DATA LISTING section start

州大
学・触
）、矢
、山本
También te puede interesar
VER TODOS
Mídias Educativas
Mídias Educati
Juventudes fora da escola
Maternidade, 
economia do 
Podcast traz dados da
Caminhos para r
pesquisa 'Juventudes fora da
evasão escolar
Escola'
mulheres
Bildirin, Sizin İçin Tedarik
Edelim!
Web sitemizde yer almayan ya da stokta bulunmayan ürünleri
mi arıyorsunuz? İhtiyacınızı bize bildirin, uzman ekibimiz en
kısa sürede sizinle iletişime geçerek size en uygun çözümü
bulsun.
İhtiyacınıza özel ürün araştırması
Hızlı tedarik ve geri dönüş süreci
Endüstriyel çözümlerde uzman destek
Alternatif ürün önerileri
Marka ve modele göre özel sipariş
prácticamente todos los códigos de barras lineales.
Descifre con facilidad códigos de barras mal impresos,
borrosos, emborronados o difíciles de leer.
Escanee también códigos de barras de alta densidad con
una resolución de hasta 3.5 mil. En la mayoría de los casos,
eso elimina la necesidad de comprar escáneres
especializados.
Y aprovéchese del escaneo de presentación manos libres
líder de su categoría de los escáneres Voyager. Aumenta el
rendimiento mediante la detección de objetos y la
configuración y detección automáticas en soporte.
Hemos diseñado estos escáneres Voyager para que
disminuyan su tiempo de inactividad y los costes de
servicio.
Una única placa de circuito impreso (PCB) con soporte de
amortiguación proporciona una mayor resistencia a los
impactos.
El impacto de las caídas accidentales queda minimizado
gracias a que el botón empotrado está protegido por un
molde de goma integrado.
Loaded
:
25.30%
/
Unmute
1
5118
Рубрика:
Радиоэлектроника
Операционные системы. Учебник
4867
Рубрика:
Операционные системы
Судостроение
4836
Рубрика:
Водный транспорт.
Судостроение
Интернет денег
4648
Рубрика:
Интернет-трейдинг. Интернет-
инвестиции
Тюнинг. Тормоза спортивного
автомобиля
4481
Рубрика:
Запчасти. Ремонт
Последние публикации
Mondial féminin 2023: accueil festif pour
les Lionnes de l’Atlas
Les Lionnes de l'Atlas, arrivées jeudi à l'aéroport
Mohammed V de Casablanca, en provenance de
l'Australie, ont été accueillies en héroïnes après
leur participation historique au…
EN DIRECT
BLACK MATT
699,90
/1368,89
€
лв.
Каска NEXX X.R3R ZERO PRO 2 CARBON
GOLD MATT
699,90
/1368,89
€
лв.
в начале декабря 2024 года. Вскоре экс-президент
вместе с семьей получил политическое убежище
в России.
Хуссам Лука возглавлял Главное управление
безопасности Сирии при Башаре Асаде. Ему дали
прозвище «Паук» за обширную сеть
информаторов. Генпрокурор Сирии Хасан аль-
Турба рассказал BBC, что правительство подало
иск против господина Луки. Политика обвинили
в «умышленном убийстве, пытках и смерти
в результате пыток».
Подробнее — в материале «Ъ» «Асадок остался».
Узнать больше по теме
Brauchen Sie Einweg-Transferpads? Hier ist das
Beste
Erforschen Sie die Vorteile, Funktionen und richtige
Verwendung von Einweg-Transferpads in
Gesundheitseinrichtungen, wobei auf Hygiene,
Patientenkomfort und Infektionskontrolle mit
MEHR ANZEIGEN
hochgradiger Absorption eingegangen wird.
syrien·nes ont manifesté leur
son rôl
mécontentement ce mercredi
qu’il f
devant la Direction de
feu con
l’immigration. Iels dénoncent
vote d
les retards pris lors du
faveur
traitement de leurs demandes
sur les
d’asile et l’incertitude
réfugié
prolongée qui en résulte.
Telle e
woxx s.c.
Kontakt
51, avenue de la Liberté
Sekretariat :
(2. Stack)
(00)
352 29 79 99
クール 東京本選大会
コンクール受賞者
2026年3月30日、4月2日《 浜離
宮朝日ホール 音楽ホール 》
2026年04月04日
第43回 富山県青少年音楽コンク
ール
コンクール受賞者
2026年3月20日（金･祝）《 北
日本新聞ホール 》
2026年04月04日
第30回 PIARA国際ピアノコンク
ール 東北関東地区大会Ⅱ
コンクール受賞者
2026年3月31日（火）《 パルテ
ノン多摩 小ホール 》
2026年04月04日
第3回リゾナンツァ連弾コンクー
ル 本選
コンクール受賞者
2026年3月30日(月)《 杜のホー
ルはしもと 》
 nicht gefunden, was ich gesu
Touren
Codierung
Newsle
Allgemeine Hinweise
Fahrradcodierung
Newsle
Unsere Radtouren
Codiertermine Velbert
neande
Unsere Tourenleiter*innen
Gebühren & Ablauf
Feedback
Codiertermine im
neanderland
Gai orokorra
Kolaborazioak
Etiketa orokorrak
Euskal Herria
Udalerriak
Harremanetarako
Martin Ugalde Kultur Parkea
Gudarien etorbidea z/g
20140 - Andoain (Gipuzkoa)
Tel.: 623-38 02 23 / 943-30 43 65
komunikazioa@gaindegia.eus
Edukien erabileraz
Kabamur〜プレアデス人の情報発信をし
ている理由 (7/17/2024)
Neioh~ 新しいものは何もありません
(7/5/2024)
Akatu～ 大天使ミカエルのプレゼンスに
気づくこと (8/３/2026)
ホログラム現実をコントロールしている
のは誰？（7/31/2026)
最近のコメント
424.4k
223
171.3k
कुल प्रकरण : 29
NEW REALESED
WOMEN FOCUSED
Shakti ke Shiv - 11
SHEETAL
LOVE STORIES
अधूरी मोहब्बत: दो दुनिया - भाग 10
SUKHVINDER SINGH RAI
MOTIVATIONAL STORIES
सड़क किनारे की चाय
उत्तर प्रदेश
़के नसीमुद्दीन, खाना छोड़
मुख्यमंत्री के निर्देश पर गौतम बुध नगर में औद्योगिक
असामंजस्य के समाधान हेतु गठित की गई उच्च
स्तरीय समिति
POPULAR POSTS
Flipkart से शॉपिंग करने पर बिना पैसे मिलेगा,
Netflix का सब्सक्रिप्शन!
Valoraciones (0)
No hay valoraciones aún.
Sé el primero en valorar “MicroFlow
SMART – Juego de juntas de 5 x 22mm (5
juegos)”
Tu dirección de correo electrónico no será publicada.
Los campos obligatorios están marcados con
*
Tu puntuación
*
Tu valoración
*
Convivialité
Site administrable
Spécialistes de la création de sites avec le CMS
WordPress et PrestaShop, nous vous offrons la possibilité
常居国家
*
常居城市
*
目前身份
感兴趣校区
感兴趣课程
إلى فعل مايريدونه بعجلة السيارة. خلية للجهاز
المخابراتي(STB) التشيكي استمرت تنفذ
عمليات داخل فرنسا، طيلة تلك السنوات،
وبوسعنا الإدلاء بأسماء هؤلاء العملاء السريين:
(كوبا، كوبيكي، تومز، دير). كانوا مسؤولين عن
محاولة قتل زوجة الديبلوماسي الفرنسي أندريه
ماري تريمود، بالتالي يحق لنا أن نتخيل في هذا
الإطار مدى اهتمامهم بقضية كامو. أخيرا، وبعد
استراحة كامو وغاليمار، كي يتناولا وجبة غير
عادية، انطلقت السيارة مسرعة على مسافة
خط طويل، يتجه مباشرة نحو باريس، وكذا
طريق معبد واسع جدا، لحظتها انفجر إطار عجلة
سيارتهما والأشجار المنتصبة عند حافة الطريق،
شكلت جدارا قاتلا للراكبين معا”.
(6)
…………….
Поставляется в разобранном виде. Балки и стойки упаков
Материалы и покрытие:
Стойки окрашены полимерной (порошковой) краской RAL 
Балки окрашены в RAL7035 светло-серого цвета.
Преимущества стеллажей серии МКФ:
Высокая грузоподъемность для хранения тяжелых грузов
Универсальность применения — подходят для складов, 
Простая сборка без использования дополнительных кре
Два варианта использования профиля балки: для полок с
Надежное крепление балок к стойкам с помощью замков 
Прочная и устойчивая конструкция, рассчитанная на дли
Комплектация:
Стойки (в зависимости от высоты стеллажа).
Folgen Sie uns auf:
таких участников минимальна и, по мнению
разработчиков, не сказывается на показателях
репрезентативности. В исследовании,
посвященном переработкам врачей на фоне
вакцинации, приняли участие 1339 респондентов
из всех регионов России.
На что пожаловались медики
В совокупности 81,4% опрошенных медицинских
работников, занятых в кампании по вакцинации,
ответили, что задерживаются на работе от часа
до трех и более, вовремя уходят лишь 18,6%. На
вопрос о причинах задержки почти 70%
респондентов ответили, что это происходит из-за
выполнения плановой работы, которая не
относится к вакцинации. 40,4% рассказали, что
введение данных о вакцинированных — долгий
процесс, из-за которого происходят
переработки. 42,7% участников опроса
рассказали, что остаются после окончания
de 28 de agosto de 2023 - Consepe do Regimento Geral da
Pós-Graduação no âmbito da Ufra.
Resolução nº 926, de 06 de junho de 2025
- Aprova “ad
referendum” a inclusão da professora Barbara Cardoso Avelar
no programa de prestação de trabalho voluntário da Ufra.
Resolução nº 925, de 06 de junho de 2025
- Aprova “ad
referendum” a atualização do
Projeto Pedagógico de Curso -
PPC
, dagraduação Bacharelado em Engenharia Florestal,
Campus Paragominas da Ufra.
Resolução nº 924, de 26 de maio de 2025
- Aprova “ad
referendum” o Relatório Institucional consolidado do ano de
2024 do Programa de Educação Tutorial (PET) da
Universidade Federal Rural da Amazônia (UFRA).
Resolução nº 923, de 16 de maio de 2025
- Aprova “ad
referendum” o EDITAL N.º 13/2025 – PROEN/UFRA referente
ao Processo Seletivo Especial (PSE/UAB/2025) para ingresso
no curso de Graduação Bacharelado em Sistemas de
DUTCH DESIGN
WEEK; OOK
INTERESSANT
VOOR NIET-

DATA LISTING section end

◆ EXERCISE DIRECTIONS
Lines after the one containing "Marka ve modele göre özel sipariş" are not part of the task. Output the entries exactly from their first line through that one.

◆ TASK ANSWER
州大
学・触
）、矢
、山本
También te puede interesar
VER TODOS
Mídias Educativas
Mídias Educati
Juventudes fora da escola
Maternidade, 
economia do 
Podcast traz dados da
Caminhos para r
pesquisa 'Juventudes fora da
evasão escolar
Escola'
mulheres
Bildirin, Sizin İçin Tedarik
Edelim!
Web sitemizde yer almayan ya da stokta bulunmayan ürünleri
mi arıyorsunuz? İhtiyacınızı bize bildirin, uzman ekibimiz en
kısa sürede sizinle iletişime geçerek size en uygun çözümü
bulsun.
İhtiyacınıza özel ürün araştırması
Hızlı tedarik ve geri dönüş süreci
Endüstriyel çözümlerde uzman destek
Alternatif ürün önerileri
Marka ve modele göre özel sipariş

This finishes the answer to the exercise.